--- START DATASET RECORDS ---

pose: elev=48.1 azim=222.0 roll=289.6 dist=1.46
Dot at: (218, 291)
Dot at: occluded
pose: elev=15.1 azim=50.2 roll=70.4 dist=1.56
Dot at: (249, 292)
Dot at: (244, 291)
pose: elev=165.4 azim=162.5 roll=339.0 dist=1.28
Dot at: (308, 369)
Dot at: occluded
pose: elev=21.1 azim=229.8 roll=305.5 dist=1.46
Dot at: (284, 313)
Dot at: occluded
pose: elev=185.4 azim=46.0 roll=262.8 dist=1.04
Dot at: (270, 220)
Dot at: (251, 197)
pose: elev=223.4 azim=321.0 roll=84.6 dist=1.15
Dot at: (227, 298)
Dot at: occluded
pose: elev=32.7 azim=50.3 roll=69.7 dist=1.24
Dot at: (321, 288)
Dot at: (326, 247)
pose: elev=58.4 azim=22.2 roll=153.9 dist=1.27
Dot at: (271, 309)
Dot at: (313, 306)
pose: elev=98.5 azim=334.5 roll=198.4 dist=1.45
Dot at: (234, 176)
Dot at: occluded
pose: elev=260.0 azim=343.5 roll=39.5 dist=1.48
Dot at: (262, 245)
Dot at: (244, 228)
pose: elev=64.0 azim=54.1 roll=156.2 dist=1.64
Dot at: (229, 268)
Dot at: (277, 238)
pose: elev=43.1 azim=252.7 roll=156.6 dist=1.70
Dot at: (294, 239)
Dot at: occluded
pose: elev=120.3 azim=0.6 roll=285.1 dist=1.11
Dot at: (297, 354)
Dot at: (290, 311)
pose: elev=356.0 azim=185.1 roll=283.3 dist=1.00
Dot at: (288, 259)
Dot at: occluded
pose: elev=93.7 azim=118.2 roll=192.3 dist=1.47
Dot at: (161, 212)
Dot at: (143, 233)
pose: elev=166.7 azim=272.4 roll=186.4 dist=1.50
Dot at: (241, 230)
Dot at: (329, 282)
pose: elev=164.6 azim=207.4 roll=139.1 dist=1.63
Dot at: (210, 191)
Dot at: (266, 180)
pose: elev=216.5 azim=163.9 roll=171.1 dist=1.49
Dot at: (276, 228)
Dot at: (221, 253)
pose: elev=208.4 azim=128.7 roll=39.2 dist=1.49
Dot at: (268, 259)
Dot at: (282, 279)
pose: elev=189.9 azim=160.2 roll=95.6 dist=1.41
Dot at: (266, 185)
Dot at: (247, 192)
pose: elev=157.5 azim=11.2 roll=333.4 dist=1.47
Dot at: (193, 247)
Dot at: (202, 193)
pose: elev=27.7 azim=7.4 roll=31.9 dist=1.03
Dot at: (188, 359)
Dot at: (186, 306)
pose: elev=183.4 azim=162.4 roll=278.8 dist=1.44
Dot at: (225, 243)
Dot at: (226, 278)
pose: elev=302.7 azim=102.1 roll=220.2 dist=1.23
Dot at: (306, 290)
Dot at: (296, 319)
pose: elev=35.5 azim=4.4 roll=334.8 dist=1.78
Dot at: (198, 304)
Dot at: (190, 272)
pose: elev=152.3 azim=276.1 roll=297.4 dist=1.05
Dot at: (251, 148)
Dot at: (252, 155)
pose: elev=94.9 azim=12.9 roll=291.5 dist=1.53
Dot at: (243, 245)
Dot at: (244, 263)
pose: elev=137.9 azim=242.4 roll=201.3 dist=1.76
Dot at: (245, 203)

--- END DATASET RECORDS ---

Render the data from the line holding "pose: elev=27.7 azim=7.4 roll=31.9 dist=1.03" through the line holding "Dot at: (252, 155)", inclusive, as a Markdown table with the columns Row and Entry. Number each line in Row, put its text in Entry, and omit blank lines.

## OUTPUT FOR THIS TASK
| Row | Entry |
|---|---|
| 1 | pose: elev=27.7 azim=7.4 roll=31.9 dist=1.03 |
| 2 | Dot at: (188, 359) |
| 3 | Dot at: (186, 306) |
| 4 | pose: elev=183.4 azim=162.4 roll=278.8 dist=1.44 |
| 5 | Dot at: (225, 243) |
| 6 | Dot at: (226, 278) |
| 7 | pose: elev=302.7 azim=102.1 roll=220.2 dist=1.23 |
| 8 | Dot at: (306, 290) |
| 9 | Dot at: (296, 319) |
| 10 | pose: elev=35.5 azim=4.4 roll=334.8 dist=1.78 |
| 11 | Dot at: (198, 304) |
| 12 | Dot at: (190, 272) |
| 13 | pose: elev=152.3 azim=276.1 roll=297.4 dist=1.05 |
| 14 | Dot at: (251, 148) |
| 15 | Dot at: (252, 155) |